Клара жила на вилле «Конкордия», в ее довольно странном мирке. Отто Нойфиг любил вспоминать то время, когда сам был «стопроцентным пролетарием», приписывая свое возвышение исключительно своим деловым качествам. Ему нравились колкие реплики Клары в споре, едкое прозвище «Францисканца», то есть бродячего «мирского» монаха, которым Клара его наградила, смелость, с которой она высказывала свои убеждения, отбивая все попытки подвергнуть их критике.

— Я вовсе не против социализма, дорогая фройляйн Клара. Я сам социалист до кончиков ногтей. На моей фабрике рабочие чувствуют себя хозяевами.

— Однако прибыли текут в ваш карман.

— Не совсем. Я ведь вкладываю капитал в расширение производства и этим даю возможность работать многим. Кроме того, я трачусь на нужды своих рабочих: строю бараки, старым работникам даю ссуду на постройку домика на моей земле… Разве я похож на кровопийцу?

— Вы такой же кровопийца, как другие.

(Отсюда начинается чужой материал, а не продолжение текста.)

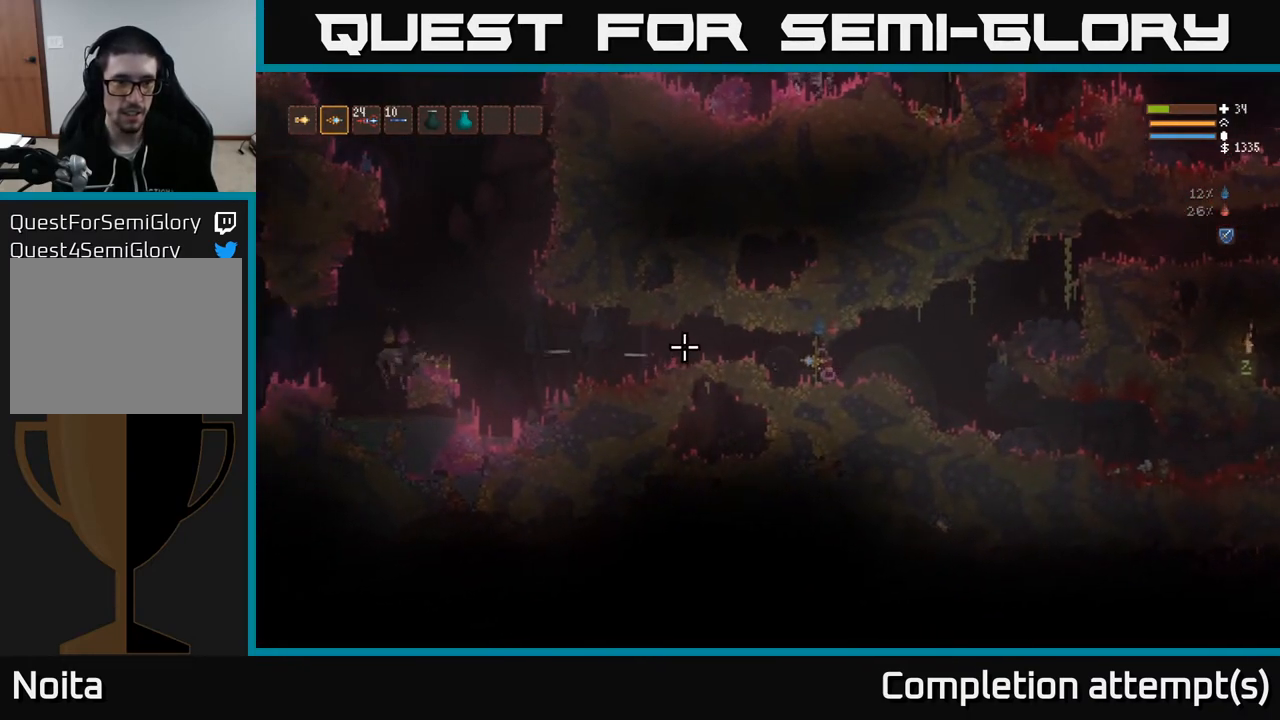
{"buttons": [], "left_stick": "center", "right_stick": "left", "events": []}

И не можете быть другим, пока присваиваете себе труд рабочего. А что касается благоденствия на вашей фабрике… В прошлом месяце у вас погибли два человека из-за того, что нет охраны труда. У вас работают по четырнадцати часов женщины и подростки.

— Фройляйн Клара! Если я не дам им работу, они умрут с голоду…

— Вы бесчеловечно пользуетесь их безвыходным положением!

Вечером в детской, когда тушился свет и закрывалась дверь, Уве и Георг со смехом вспоминали, как фройляйн Клара «расчихвостила папу».

При всей разнице в характерах и склонностях, мальчишки были необыкновенно дружны и во всяких столкновениях держались друг за друга со стойкостью Ореста и Пилада.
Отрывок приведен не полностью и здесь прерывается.